>> Begin Information given

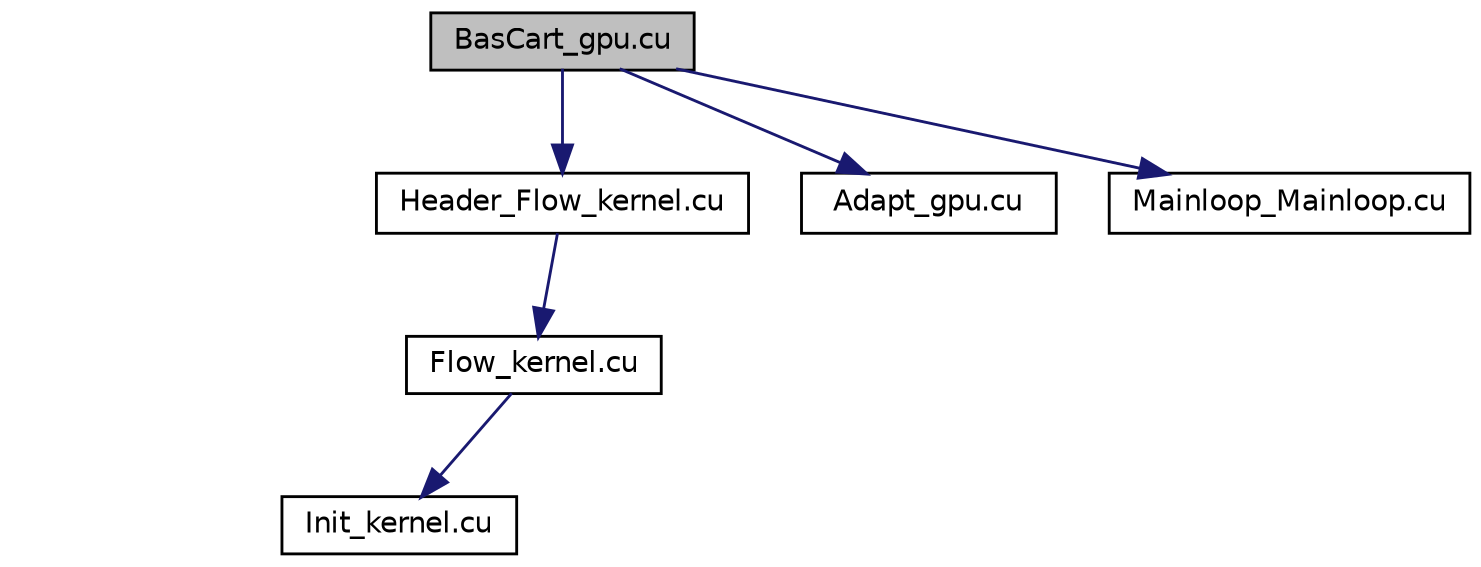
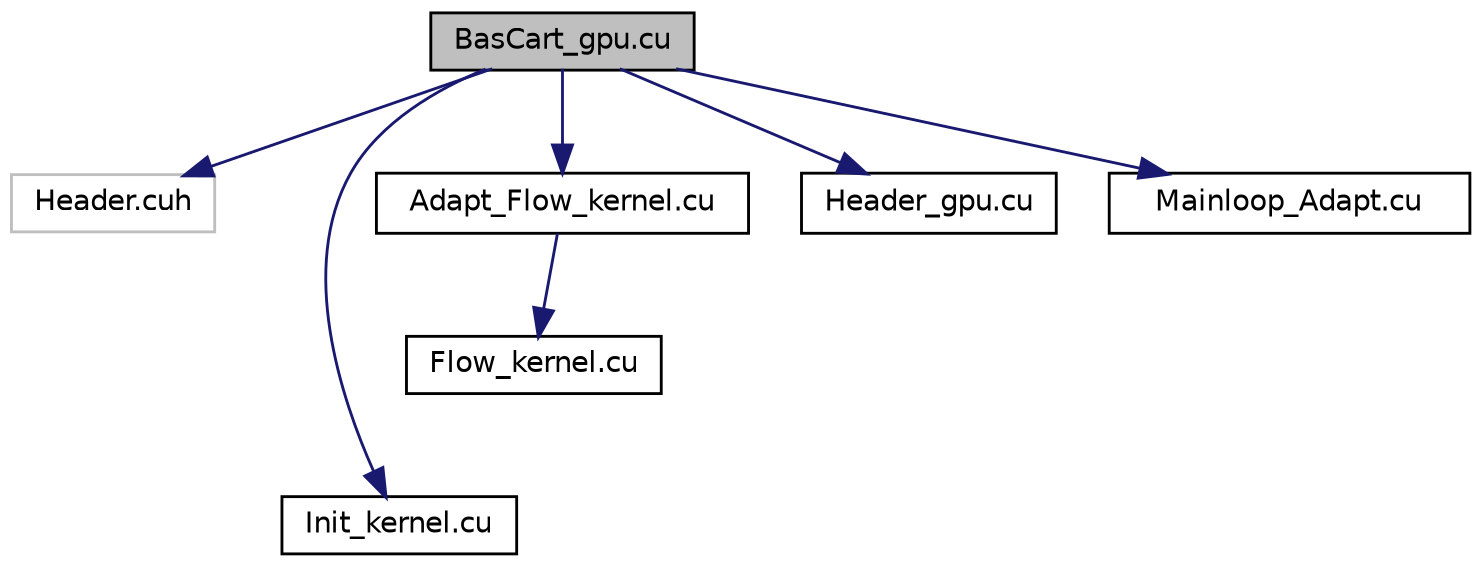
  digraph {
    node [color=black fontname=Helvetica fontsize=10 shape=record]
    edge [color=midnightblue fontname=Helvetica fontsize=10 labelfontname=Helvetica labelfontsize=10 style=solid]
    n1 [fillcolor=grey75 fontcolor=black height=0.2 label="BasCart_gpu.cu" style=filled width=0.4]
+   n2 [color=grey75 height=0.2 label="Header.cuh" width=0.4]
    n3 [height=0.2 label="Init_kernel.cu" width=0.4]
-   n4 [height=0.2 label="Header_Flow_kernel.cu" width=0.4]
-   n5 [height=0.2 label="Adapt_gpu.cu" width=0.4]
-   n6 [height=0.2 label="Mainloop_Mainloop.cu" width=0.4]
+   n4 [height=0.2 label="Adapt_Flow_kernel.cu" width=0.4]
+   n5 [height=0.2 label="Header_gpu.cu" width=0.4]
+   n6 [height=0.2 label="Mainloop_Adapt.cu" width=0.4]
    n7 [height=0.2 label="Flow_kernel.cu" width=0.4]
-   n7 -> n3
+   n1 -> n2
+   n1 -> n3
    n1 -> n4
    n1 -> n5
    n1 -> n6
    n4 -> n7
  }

>> End Information given
>> Begin Information given

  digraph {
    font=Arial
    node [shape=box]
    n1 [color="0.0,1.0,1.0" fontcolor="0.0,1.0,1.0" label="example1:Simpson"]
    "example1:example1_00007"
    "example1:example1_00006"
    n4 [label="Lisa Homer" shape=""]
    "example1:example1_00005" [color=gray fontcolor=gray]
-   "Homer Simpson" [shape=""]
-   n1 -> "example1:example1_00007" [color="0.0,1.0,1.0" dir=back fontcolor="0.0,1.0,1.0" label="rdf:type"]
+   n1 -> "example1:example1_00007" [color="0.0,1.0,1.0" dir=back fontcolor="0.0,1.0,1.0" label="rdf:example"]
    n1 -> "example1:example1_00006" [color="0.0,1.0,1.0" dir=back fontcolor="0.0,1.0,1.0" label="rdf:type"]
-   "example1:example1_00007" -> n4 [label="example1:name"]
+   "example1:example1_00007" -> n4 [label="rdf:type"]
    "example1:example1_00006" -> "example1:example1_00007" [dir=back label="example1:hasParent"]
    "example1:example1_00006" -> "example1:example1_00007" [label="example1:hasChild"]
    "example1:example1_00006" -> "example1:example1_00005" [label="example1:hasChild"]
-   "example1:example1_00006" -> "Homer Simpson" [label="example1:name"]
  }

>> End Information given

Set exercise: Count the lines above that contain the string "shape" and reply with the number alone.

Exercise answer: 4